1) Lower the bar. I am not telling you to throw your expectations out of the window. Just expect some push back. The kids have probably been up later, eating more sugar, and lounging in PJ’s…and like their parents (ahem) it is not easy to drop those lovely and slovenly habits. So, don’t expect them to line up like good little soldiers. It ain’t happenin’.
2) Call a meeting. Call all pertinent members of the family to the table and have an AGE APPROPRIATE meeting about the future. This can involve reviewing calendars for the week or simply reviewing nighttime and morning routines. Not only does this help the children transition, it helps you, too! Say things like, “The holidays are special and this has been awesome! It is time to go to sleep and eat at our normal times…who would like to plan the menu with me?” You may get takers; you may not, but it moves the conversation to a positive and proactive place. It also re-introduces the kids to the boundaries that are already in place in your house. Get ready to hold them…

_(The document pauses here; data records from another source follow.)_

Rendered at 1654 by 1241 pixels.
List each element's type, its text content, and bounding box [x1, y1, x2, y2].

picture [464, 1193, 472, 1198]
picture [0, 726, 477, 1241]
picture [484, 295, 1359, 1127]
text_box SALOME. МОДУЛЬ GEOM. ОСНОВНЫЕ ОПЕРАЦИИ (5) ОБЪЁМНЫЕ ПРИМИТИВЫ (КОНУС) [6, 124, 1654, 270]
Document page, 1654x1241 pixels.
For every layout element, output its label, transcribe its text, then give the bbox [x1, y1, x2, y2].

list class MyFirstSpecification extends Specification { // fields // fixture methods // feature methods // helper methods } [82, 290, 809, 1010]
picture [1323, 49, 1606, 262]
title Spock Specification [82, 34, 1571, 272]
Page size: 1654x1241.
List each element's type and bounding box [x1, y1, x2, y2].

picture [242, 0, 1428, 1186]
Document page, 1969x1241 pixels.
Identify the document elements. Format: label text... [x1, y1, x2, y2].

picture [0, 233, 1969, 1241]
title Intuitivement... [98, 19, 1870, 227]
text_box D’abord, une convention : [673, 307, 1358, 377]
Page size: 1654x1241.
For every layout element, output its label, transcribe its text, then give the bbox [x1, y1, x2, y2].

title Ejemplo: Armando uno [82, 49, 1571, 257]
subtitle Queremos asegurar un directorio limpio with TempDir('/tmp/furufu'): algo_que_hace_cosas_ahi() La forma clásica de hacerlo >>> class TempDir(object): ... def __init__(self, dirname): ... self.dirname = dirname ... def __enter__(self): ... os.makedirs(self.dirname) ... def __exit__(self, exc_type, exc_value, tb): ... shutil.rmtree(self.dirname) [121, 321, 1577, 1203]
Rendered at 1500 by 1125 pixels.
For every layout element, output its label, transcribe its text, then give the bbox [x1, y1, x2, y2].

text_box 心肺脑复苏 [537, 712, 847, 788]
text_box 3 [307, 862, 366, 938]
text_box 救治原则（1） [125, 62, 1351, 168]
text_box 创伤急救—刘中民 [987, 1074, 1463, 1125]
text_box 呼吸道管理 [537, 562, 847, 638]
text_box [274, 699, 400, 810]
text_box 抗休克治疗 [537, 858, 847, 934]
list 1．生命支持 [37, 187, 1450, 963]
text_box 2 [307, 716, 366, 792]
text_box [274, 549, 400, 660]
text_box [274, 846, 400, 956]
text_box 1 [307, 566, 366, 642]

3) Parents, the children are only as stress-free as you are. Are you ready for the week? (As I type this, I am getting there…). Lunches, school-clothes, work related issues, play dates, after-school activities, school paper-work, dinners planned, breakfast foods at the ready (leftover cookies don’t count), YOUR clothes, the list can go on and on. The point is, wake up EARLY this week to avoid the rush. Have your own act together so you can have the strength to parent your children, as they drag about the house, moaning about video games, My Little Ponies, and Legos.
4) Cut yourself a break. I forgive myself, quite a bit, after a break. Everyone is rejiggering, and isn’t always pretty. If everyone gets to where they need to be, in a somewhat decent fashion, not terribly late, and fairly happy….SUCCESS! Just keep holding your boundaries in a clear, kind, and respectful manner and the kids will come around. Don’t spend time beating yourself up about your “spoiled and bratty” kids…they are taking their cues from you, so keep a smile in your eye and saying things like “I know it can be hard to start our routines again, but I have the confidence we can do it.” If I say it enough, I actually start to believe it!